Texte source:
Lorsque la haine s’étale, que les cris fusent, surgis d’un malheur proclamé, d’une furie orchestrée, lorsque les mots sont utilisés comme des armes pour enjoindre autrui de partager le même malheur, la même haine, la même jalousie, est-il message plus « politique », provocation plus grande que parler du bonheur ? Noter que cela n’empêche pas « d’avoir des idées » comme on dit, de défendre ses droits, et surtout sa liberté. Bien au contraire, cela aide à voir plus clair, au-delà des fumées, lacrymogènes ou non, par-delà les murailles dressées par des maçons insensés.
Voir le ciel lointain si l’on est en plaine, et la rumeur éternelle des glaciers si l’on est en montagne.
En montagne… c’est bien de là que souvent parle le romancier poète Erri de Luca.
Et dans son très récent livre Le tour de l’oie, qui est un dialogue entre un père et son fils, fils imaginaire car l’écrivain n’en a jamais eu, jamais voulu peut-être (ce qui le regarde et lui seul), il dit que « saluer les gens d’un sourire, demander comment il va au garçon de café, au marchand de journaux » est déjà « un engagement politique » :
Tu ne t’en rends pas compte, mais c’est ce que tu fais avec un mot d’esprit, quand tu te présentes, que tu souris.
Tu fais ça naturellement et en citoyen privé, mais le résultat est public. Tu laisses derrière toi un air meilleur sur le visage croisé. C’est pourquoi je dis que ta cordialité est une mission, un engagement politique civique.

Consigne A:
Relevez tous les sentiments que, d'après le texte sur le bonheur, les mots utilisés comme des armes enjoignent autrui de partager.
Consigne B:
Répondez à ces questions sur le texte sur le bonheur :
(i) Quel est le titre du très récent livre d'Erri de Luca ?
(ii) Qu'est-ce que parler du bonheur n'empêche pas de défendre ?
(iii) Que voit-on si l'on est en montagne ?
Consigne C:
Poursuivez le texte sur le bonheur et Erri de Luca à partir de sa dernière phrase.
Les lignes de données ne jouent aucun rôle ici.

Données enregistrées:
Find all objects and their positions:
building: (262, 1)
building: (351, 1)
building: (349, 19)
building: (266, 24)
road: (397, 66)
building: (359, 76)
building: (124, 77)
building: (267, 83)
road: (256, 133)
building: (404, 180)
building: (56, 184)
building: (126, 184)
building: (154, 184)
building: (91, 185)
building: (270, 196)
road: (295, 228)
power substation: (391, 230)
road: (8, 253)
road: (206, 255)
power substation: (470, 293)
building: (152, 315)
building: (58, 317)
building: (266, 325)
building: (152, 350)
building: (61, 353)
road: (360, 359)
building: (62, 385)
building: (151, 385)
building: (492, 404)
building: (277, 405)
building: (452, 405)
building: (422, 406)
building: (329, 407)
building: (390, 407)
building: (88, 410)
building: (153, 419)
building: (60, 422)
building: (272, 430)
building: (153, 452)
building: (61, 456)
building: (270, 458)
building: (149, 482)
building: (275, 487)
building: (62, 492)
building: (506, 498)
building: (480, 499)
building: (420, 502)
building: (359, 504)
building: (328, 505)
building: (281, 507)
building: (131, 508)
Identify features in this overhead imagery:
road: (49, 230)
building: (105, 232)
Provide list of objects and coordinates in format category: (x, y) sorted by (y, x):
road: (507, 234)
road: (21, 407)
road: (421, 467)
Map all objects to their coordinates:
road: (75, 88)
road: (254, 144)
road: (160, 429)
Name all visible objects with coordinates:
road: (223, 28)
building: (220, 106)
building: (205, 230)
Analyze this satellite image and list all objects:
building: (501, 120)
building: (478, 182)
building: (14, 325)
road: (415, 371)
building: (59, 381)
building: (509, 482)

==

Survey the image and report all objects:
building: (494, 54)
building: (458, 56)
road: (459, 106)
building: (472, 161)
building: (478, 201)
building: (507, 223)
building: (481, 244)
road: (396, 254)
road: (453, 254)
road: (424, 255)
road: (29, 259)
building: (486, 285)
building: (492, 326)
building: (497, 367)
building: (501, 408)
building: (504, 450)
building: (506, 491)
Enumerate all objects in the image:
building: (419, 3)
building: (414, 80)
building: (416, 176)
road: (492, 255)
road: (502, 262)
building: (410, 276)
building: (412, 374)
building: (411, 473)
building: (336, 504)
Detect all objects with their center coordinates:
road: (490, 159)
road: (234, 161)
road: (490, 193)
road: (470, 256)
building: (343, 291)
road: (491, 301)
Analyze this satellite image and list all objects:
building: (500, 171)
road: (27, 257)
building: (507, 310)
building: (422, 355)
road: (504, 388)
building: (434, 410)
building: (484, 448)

Résultat final A:
Le malheur, la haine, la jalousie.

Résultat final B:
(i) Le tour de l'oie.
(ii) Ses droits, et surtout sa liberté.
(iii) La rumeur éternelle des glaciers.

Résultat final C:
Bien sûr, on peut tomber aussi sur un acariâtre, un méfiant qui ignore ta gentillesse, qui la repousse. Mais toi tu passes ton chemin, pour garder intact ton empressement à être aimable avec la rencontre suivante.
Je ne connaissais pas la poétesse polonaise Wisława Szymborska avant que je ne trouve son recueil de poèmes édité chez Poésie / Gallimard sur une table de mon libraire. J’avais sans doute tort puisque cette dame, morte en 2012, a obtenu rien moins que le prix Nobel de littérature en octobre 1996 ! (où avais-je la tête à ce moment-là?). J’en parle parce que cette écrivaine détruit les idées pré-établies, elle refuse l’emphase, la mélancolie et rejette l’idée que la poésie ne s’intéresserait qu’au malheur et à la nostalgie. Le titre de son recueil est déjà là pour le dire : « De la mort sans exagérer ». Joli humour. Oui, ne point trop en faire, n’exagérer en rien. D’ailleurs si nous mourons… cela devra-t-il défrayer la chronique ? Non. Quel acte banal. Et l’amour ? Aragon, que j’aime toujours, chantait « il n’y a pas d’amour heureux ». Wisława Szymborska lui répond :
Amour heureux. Est-ce bien normal,
est-ce sérieux, est-ce bien utile –
quel profit peut donc tirer le monde
de ces deux qui ne le voient même pas ?
Elevés l’un vers l’autre sans le moindre mérite,
pris comme ça, au hasard, et pourtant convaincus
de vivre l’inéluctable – en récompense de quoi ?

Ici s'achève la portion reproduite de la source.